SANTA ANA, Calif. – It's been said that precedent shapes the law.

As a Japanese American who had relatives who were imprisoned in internment camps, presiding Orange County Superior Court Judge Kirk Nakamura, had plenty of reason to not trust the government.


What You Need To Know


  • West Justice Center will be named after Stephen K. Tamura - OC's first Asian American Superior Court Justice

  • Tamura persevered through prejudice and internment during WWII

  • Tamura served in the highly-decorated 442nd Regimental Combat Team - comprised largely of Japanese Americans

  • He died in 1982

“There was a great mistrust in the Japanese American community  and in general of government, and when I made my decision to go into law it certainly weighed upon me as to whether I should be part of this system,” Nakamura says.

But Nakamura is seeing progress.

Orange County Superior Court’s West Justice Center in Westminster is going to be named after a man that Nakamura might not have his seat at the bench without - the first Asian-American Superior Court Justice in the county’s history - Justice Stephen K. Tamura.

“When you see the accomplishments of Stephen K. Tamura, you see the accomplishments of a trailblazer who basically showed the way in the legal profession as to how Asians ultimately could succeed,” Nakamura said.

Justice Tamura was a man of many firsts.

In addition to being the county’s first Asian American Superior Court Judge, he was the county’s first Asian American to preside and serve as County Counsel, the first Asian American justice on the appellate court in the continental U.S., and he set the precedent as Orange County’s first Asian-American attorney.

He blazed a trail filled with contributions to both the county and the Asian American community, but ironically that trail was filled with injustice.

Along with 120,000 Japanese-Americans, Judge Tamura and his wife were imprisoned during World War II, in an internment camp - incarcerated in Poston, Arizona.

Tamura was permitted by the War Relocation Authority to study at Harvard School of Law in 1943. 

Remarkably, he enlisted in the army in 1945 and he the 442nd Regimental Combat Team - comprised largely of Japanese Americans - decided to join the war.
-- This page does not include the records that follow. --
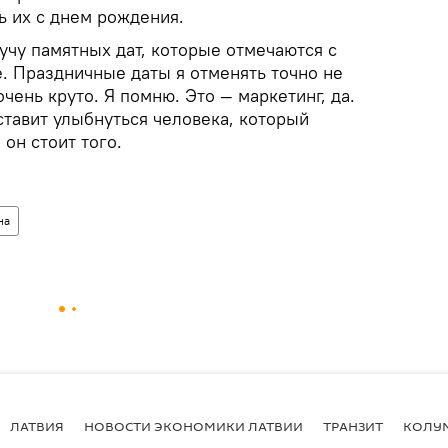
ь их с днем рождения.
учу памятных дат, которые отмечаются с
. Праздничные даты я отменять точно не
чень круто. Я помню. Это — маркетинг, да.
ставит улыбнуться человека, который
 он стоит того.
на
ЛАТВИЯ
НОВОСТИ ЭКОНОМИКИ ЛАТВИИ
ТРАНЗИТ
КОЛУ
Going “for broke,” he fought in both WWII and the war on prejudice they faced in America.

The 442nd Regimental Combat Team was the most decorated military unit for its size and length of service in U.S. history. Along with his comrades, Judge Tamura was awarded the Congressional Gold Medal in 2011.

Tamura, like many of the Nissei - second generation Japanese immigrants - was described as having a "quiet strength." They were a generation that endured much and chose to persevere.

“They fought for a country that interned their families, they fought for a county that excluded their race," Nakamura said.

Justice Tamura’s continued faith in the very institution that imprisoned him - the government - ultimately led him to prevail.

He attended Pomona College and graduated from the University of California, Berkeley. Following the completion of his studies, the private practice he established in 1938 is located at 202 E. Fourth Street in Santa Ana still stands today. The law office building was listed as a historical structure by the Bowers Museum Japanese American Council's Historic Building Survey in 1986.

The precedent set by Justice Tamura is part of the reason Judge Nakamura sits on his bench and presides over the County today.

It's been less than 40 years since Fred Korematsu’s conviction was overturned from a 1944 ruling, in which race was recognized as a “suspect classification” in a time where accusations of espionage were used against Japanese people without proof.

Justice Tamura’s father, Hisamatsu, an Orange County Pioneer farmer, has an elementary school in Fountain Valley named after him, and their name symbolizes both the path to progress and the wheels of justice in the county and the country.

“He’s an American story. It’s a story in which he overcame this huge adversity to him and to all the people of his race, to ultimately triumph,” Nakamura says.